National Review editor Rich Lowry — whose journey from mastermind of the “Against Trump” issue to reliable Trump cheerleader would make a wonderful tragic opera — had this takeaway from the memo: “I’m a layman, but I find it difficult to see what in the Nunes memo could possibly endanger our national security. Here is Eric Holder in a good example of the over-wrought warnings of the catastrophic effects of the memo…” Later Lowry wrote: “James Comey might have the most self-righteous account on all of Twitter.… It’s difficult to see how Comey thinks any of this helps his reputation,” he went on, “but I guess he, like everyone else, needs to play to his base.” Haw, game recognize game!

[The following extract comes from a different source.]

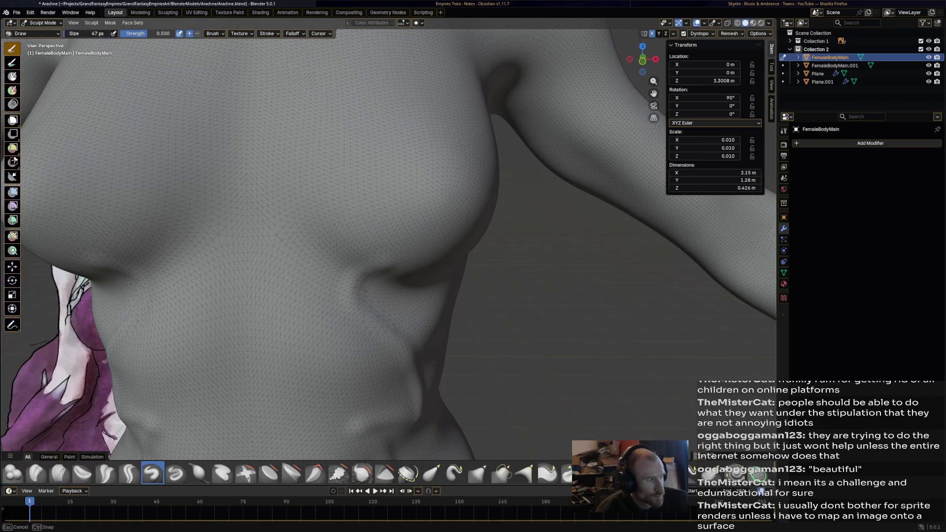
click(353, 235)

While these guys were talking about how overboard Democrats went, Republican Paul Gosar, a sitting U.S. congressman, declared, “This full-throated adoption of this illegal misconduct and abuse of FISA by James Comey, Andrew McCabe, Sally Yates, and Rod Rosenstein is not just criminal but constitutes treason.” Apparently columnists aren’t the only conservatives sucking up to the trolls!
And the effect of these slurs, unlike tax cuts for the rich, actually trickles down. A new poll shows only 38 percent of Republicans approving of the FBI — which, you gotta admit, would have seemed counterintuitive from America’s Party of Authoritarianism, once upon a time. But these days extremism in the defense of Trump is no vice: Now that they’re dissing the FBI and throwing around classified documents like banana peels to keep Mueller off Trump’s tail, what institution won’t they wreck for him? Maybe that’s why top Republicans won’t condemn even Trump’s most egregious behavior — they’re afraid if they make him mad he’ll do to the party what he’s done to the FBI. Though some of us would argue he’s done that already.